───── Records to use ─────

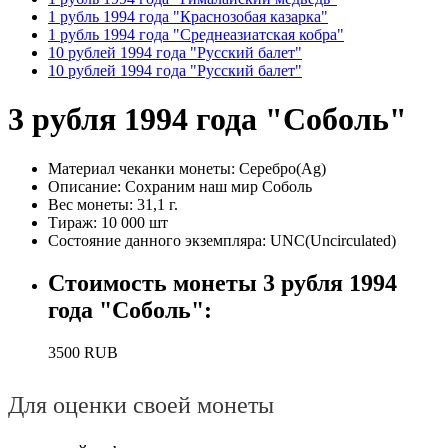
1 рубль 1994 года "Краснозобая казарка"
1 рубль 1994 года "Среднеазиатская кобра"
10 рублей 1994 года "Русский балет"
10 рублей 1994 года "Русский балет"
3 рубля 1994 года "Соболь"
Материал чеканки монеты:
Серебро(Ag)
Описание:
Сохраним наш мир Соболь
Вес монеты:
31,1 г.
Тираж:
10 000 шт
Состояние данного экземпляра:
UNC(Uncirculated)
Стоимость монеты
3 рубля 1994
года "Соболь"
:
3500
RUB
Для оценки своей монеты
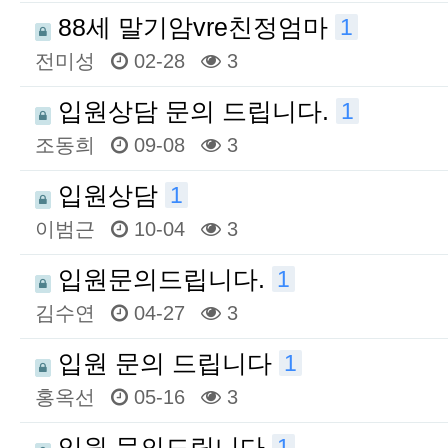
88세 말기암vre친정엄마
1
전미성
02-28
3
입원상담 문의 드립니다.
1
조동희
09-08
3
입원상담
1
이범근
10-04
3
입원문의드립니다.
1
김수연
04-27
3
입원 문의 드립니다
1
홍옥선
05-16
3
입원 문의드립니다
1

─────

An exact restatement of the lines from the one holding "UNC(Uncirculated)" through the end of the entries, both ends included, is the whole answer. Pictures stay out.

UNC(Uncirculated)
Стоимость монеты
3 рубля 1994
года "Соболь"
:
3500
RUB
Для оценки своей монеты
88세 말기암vre친정엄마
1
전미성
02-28
3
입원상담 문의 드립니다.
1
조동희
09-08
3
입원상담
1
이범근
10-04
3
입원문의드립니다.
1
김수연
04-27
3
입원 문의 드립니다
1
홍옥선
05-16
3
입원 문의드립니다
1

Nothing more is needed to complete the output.